[Items from a dataset]

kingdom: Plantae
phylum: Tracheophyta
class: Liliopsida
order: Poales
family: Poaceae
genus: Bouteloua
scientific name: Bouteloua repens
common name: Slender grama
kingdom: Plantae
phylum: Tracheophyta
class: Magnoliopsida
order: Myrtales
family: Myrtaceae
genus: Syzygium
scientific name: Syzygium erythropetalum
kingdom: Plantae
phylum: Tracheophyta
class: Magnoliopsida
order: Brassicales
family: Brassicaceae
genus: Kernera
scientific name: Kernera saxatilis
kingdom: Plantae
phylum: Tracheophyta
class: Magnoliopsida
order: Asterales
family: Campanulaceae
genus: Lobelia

### SET EXERCISE
Retype all of the rows above line by line, with no changes.

### CORRECT RESPONSE
kingdom: Plantae
phylum: Tracheophyta
class: Liliopsida
order: Poales
family: Poaceae
genus: Bouteloua
scientific name: Bouteloua repens
common name: Slender grama
kingdom: Plantae
phylum: Tracheophyta
class: Magnoliopsida
order: Myrtales
family: Myrtaceae
genus: Syzygium
scientific name: Syzygium erythropetalum
kingdom: Plantae
phylum: Tracheophyta
class: Magnoliopsida
order: Brassicales
family: Brassicaceae
genus: Kernera
scientific name: Kernera saxatilis
kingdom: Plantae
phylum: Tracheophyta
class: Magnoliopsida
order: Asterales
family: Campanulaceae
genus: Lobelia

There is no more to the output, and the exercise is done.